Home > Pseudomorphs – March 3 > MS1520 Goethite after Köttigite

Goethite after Köttigite - Sold

Goethite is an iron oxide hydroxide, named after German poet and philosopher Johann Wolfgang von Goethe (1749-1832). Johann Georg Lenz (1748-1832) first proposed the mineral name in his 1806 Tabellen über das gesammte Mineralreich. Köttigite is a zinc arsenate mineral, which often carries significant iron at Ojuela. Professor James Dana named köttigite in his 1850 System of Mineralogy. The mineral name honors German chemist Otto Köttig (1824-1892), who first analyzed the mineral.

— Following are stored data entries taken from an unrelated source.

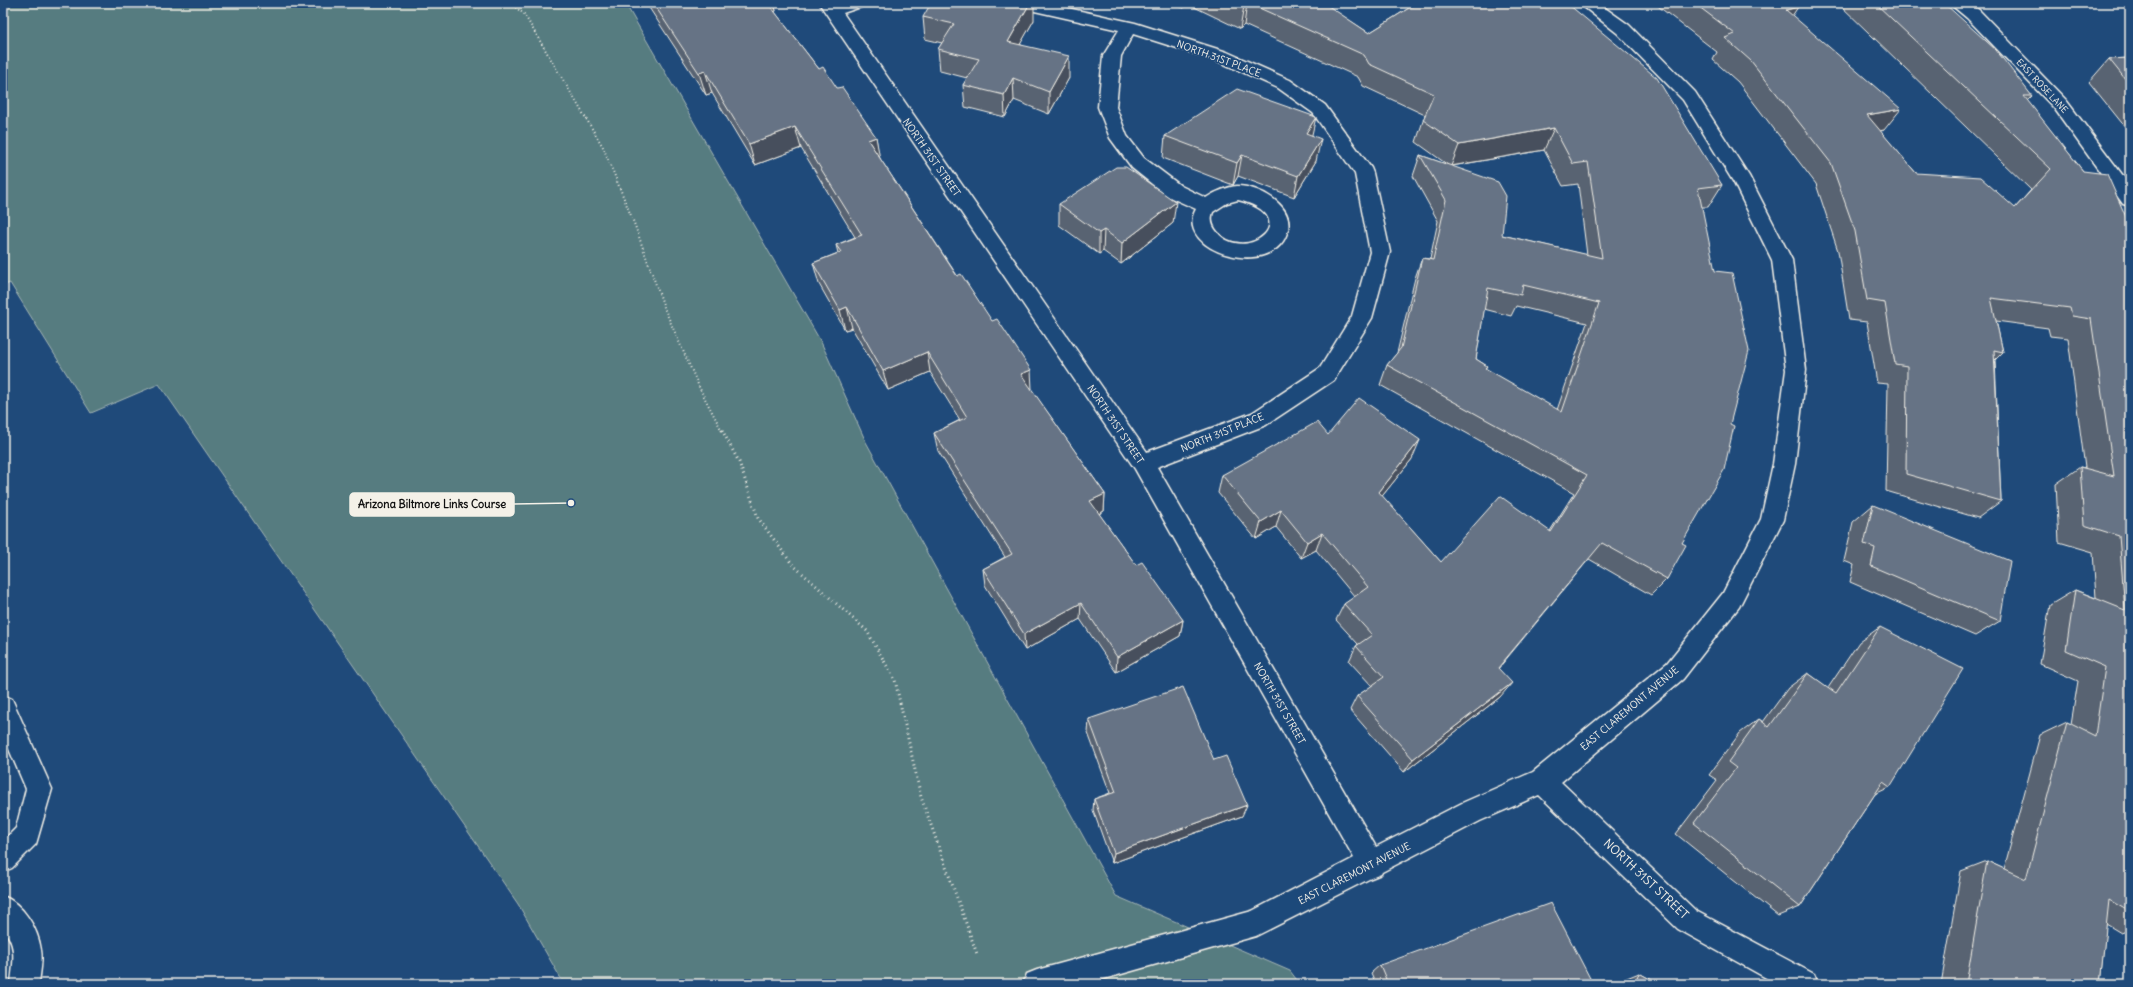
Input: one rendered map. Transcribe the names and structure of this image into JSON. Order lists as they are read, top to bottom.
{
  "streets": {
    "street": [
      "NORTH 31ST PLACE",
      "EAST ROSE LANE",
      "NORTH 31ST STREET",
      "EAST CLAREMONT AVENUE"
    ]
  },
  "crossings": [
    ["NORTH 31ST PLACE", "NORTH 31ST STREET"],
    ["NORTH 31ST STREET", "EAST CLAREMONT AVENUE"]
  ],
  "places": ["Arizona Biltmore Links Course"]
}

This consists of iron oxide matrix, often called limonite, mainly consisting of goethite. A spray of bladed crystals to 2.5 cm spans a tight cavity. Interestingly, the cavity is lined with microcrystals of adamite, an indication of the local presence of zinc. The bladed crystals would have consumed zinc during formation, so the presence of adamite leads to one conclusion: the zinc was leached out during pseudomorphism and redeposited as adamite microcrystals. Consequently, the pseudomorph precursor contained zinc, and hence likely was köttigite. Imagine the fabulous köttigite specimen this was before the water table dropped, permitting its oxidation.